Hand Injury & Epidemiology & Use of Gloves :

       Gloves are primarily designed to protect hands and fingers against any physical injury such as cuts, burns, punctures, abrasions, chemicals and frozen conditions.


      According to the data given by United States Bureau of Labor Statistics (BLS), acute traumatic hand injuries are quite common among workers in United States. Around 1 million injury cases visit the emergency department annually. However, employers in the United States are directed by law to provide personal protective equipment (PPE) to every employee.

      In a study conducted on assessing factors that could control occupational hand injury, it has been found that a majority of the injuries could have been avoided or the severity could be reduced if the workers had used gloves at the time of injury. The study was conducted on 1166 injured workers who were recruited from 23 occupational health clinics in five northeastern states of United States. The risk of an acute traumatic hand injury could be reduced by about 60 percent while wearing gloves.
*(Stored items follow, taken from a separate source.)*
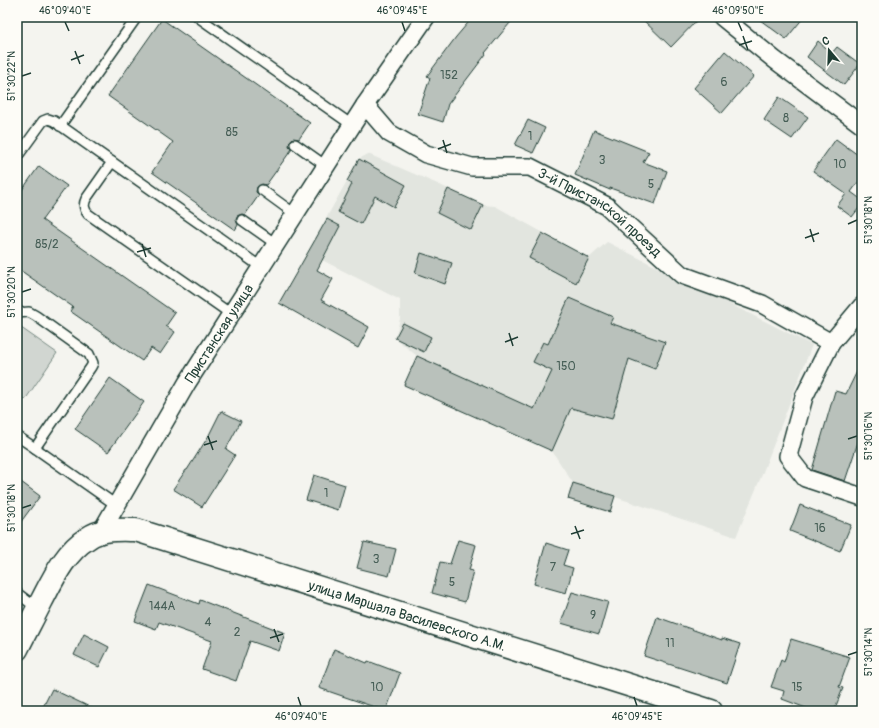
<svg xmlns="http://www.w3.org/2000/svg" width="879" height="728" viewBox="0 0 879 728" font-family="Pangolin,sans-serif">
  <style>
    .built { fill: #e2e5df }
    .green { fill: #d1d6d1; stroke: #788a82 }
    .building { fill: #b9c1bb; stroke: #1f3d34 }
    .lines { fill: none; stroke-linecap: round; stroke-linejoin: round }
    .lane-casing { stroke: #1f3d34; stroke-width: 12 }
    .street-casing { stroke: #1f3d34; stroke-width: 20 }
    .secondary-casing { stroke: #1f3d34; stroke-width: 25 }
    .lane { stroke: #fdfcf7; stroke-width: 9 }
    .street { stroke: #fdfcf7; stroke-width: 17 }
    .secondary { stroke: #fdfcf7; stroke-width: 22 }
    .ticks { fill: none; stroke: #1f3d34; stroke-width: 1.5 }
    .labels { text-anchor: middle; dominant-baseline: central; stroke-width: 3; stroke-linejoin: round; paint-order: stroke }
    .number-label { font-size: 12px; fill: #465e56 }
    .street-label { font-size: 14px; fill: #1f3d34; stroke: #fdfcf7 }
    .neatline { fill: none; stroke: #1f3d34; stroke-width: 1.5 }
    .ticks-label { font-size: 10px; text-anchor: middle; fill: #1f3d34 }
  </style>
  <rect width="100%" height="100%" fill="#f4f4ef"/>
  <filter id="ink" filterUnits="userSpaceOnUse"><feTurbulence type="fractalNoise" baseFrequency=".025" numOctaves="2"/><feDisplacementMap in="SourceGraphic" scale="8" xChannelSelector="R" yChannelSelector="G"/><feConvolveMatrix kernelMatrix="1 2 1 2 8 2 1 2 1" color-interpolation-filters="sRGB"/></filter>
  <g filter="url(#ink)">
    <polygon class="built" points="368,154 440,185 483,205 495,206 589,258 607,242 812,345 761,477 736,537 573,483 552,451 404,385 417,356 395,338 400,319 400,300 322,260 316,270 302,262 359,159"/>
    <polygon class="green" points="17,325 57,353 25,400 17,394"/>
    <g class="building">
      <polygon points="473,17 515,17 485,53 486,54 448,104 443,122 418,114 430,78 427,76 456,37"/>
      <polygon points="640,17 700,17 671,47"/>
      <polygon points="756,17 804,17 786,39"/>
      <polygon points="162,19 310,123 299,139 293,138 290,141 289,146 292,149 266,185 262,184 257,187 256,192 259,195 245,215 242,214 237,216 236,220 238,225 235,230 152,172 173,142 108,96"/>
      <polygon points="818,41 832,53 837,47 860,64 844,85 807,57"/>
      <polygon points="725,51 754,76 722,113 694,88"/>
      <polygon points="779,97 808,117 792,139 764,120"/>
      <polygon points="528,120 545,128 533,153 515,145"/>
      <polygon points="594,130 649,152 643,162 667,171 655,204 610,188 610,190 575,175"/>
      <polygon points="836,139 862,158 862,177 851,192 862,200 862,204 852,217 837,206 846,194 813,171"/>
      <polygon points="359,159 406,185 394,207 375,196 361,224 338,212 352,184 347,181"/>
      <polygon points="39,166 67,186 42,220 175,313 166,326 175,332 160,354 151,348 142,361 70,311 73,307 17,268 17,197"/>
      <polygon points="448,189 483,205 471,230 437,213"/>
      <polygon points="327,219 340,226 317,270 333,279 321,300 369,327 358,348 279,303"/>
      <polygon points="542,233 589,258 576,283 529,258"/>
      <polygon points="421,253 452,263 445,284 415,273"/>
      <polygon points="569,298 613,317 610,323 665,342 655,369 629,359 612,419 571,408 552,451 404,385 417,356 534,409 552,371 533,362 543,342 548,344"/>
      <polygon points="403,323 431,337 424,352 395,338"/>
      <polygon points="862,361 862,440 859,439 845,481 812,470 835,391 846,394"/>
      <polygon points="110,378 144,402 108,452 75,429"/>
      <polygon points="221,411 241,421 226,449 235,455 202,507 173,489 186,470 187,470 208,437"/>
      <polygon points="314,475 345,485 338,510 306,500"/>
      <polygon points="17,479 40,496 17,527"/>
      <polygon points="573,483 615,496 610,512 568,499"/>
      <polygon points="800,505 851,525 840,551 790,531"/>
      <polygon points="458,540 476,545 469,570 473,571 465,602 432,593 440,562 450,564"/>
      <polygon points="364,542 396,549 389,576 357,568"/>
      <polygon points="546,543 568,550 563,565 573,568 566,593 534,584"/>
      <polygon points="149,585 199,604 200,600 285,633 279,651 250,641 236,681 202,669 212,641 159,622 156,629 135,621"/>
      <polygon points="572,592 608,602 599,634 561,623"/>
      <polygon points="657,617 722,640 722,638 740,644 727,683 644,656"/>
      <polygon points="84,634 109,647 99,667 74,655"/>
      <polygon points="791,639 850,657 839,687 843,688 834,711 814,711 782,699 784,691 771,687 781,660 784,662"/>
      <polygon points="334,649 367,663 368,661 400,673 386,711 319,688"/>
      <polygon points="52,689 98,711 41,711"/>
    </g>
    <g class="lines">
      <defs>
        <g id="lane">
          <polyline points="198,17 352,125"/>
          <polyline points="60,126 137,17"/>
          <polyline points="295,144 326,166"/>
          <polyline points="17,157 43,121 48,119 54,121 261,267"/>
          <path d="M112,162l-26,37c-3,6 -2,10 2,15l143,100"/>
          <polyline points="262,190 295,214"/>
          <polyline points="242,220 276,244"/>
          <polyline points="17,313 29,312 36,316 89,354 93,363 91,367 35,448 116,505"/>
          <polyline points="17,436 35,448"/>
          <polyline points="17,593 38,609"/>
        </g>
        <g id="street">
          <polyline points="722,17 775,60 862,125"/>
          <path id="s1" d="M365,105l24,28 37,21 46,13h58l77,39 75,69 80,29 69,39"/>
          <polyline points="862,306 831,343 804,397 788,456 805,478 862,497"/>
          <path id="s2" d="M101,532l86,-149 178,-278 61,-88"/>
        </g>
        <g id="secondary">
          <path id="s3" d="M17,649c8,-16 16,-31 24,-47 12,-23 24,-50 47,-64 14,-10 32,-8 48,-8l575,181"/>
        </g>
      </defs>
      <use href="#lane" class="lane-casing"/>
      <use href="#street" class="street-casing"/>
      <use href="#secondary" class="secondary-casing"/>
      <use href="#lane" class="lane"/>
      <use href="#street" class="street"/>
      <use href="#secondary" class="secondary"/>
    </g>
  </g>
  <path class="ticks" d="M65,22l4,9M402,22l3,9M738,22l4,9M743,36l5,14M739,45l13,-4M75,51l5,13M71,60l13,-5M22,76l9,-3M443,140l4,13M438,149l13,-5M848,224l9,-4M810,229l4,13M805,238l14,-5M142,244l4,13M137,252l14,-4M22,292l9,-3M509,333l4,13M505,342l13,-5M208,436l5,14M848,439l9,-3M204,445l13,-4M22,508l9,-3M575,526l5,13M571,534l13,-4M274,629l5,13M270,638l13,-4M848,655l9,-3M298,697l3,9M634,697l3,9"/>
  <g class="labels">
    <g class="number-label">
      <text x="449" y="75">152</text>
      <text x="724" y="82">6</text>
      <text x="786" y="118">8</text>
      <text x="232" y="132">85</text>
      <text x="530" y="136">1</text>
      <text x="602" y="160">3</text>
      <text x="840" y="164">10</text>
      <text x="651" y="184">5</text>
      <text x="47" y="244">85/2</text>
      <text x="566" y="366">150</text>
      <text x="326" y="493">1</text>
      <text x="820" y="528">16</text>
      <text x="376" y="559">3</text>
      <text x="553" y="567">7</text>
      <text x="452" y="582">5</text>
      <text x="162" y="606">144А</text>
      <text x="593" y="615">9</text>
      <text x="208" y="622">4</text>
      <text x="237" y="632">2</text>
      <text x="670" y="643">11</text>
      <text x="377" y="687">10</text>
      <text x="797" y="687">15</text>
    </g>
    <g class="street-label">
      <text stroke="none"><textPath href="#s1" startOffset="269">3-й Пристанской проезд</textPath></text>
      <text stroke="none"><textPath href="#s2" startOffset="231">Пристанская улица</textPath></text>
      <text stroke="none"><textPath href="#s3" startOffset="467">улица Маршала Василевского А.М.</textPath></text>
    </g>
  </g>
  <rect width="879" height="728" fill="none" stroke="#fdfcf7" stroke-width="44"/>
  <g transform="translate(829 50) rotate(341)" stroke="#fdfcf7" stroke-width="3" paint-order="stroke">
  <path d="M0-3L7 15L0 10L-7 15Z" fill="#1f3d34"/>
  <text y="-6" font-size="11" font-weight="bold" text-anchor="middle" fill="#1f3d34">С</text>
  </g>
  <rect x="22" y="22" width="835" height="684" class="neatline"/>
  <g class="ticks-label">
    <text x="65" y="14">46°09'40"E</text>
    <text x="402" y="14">46°09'45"E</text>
    <text x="738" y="14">46°09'50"E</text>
    <text transform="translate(11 76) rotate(-90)" y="4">51°30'22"N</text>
    <text transform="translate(868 220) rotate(-90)" y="4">51°30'18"N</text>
    <text transform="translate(11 292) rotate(-90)" y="4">51°30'20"N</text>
    <text transform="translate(868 436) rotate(-90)" y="4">51°30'16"N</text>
    <text transform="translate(11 508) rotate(-90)" y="4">51°30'18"N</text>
    <text transform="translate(868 652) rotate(-90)" y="4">51°30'14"N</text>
    <text x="301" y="720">46°09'40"E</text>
    <text x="637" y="720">46°09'45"E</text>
  </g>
</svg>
Some of the tasks that were identified in the study and require greater use of gloves include manual materials handling, cutting nonfood items, clearing shavings and using force to open or close devices. A similar kind of study was conducted by BLS that also yielded identical results. Around 944 subjects participated in BLS study and were recruited from 23 states.

     While a tightly woven fabric glove can provide ample protection against lacerations and cuts, vinyl and polyethylene gloves can help in reducing the risk of allergic reactions among food handlers. However, gloves cannot provide significant protection to injuries resulting in crushes, avulsions, fractures, dislocations and amputations. Wearing a properly designed glove that offers maximum dexterity does help in minimizing injury risks.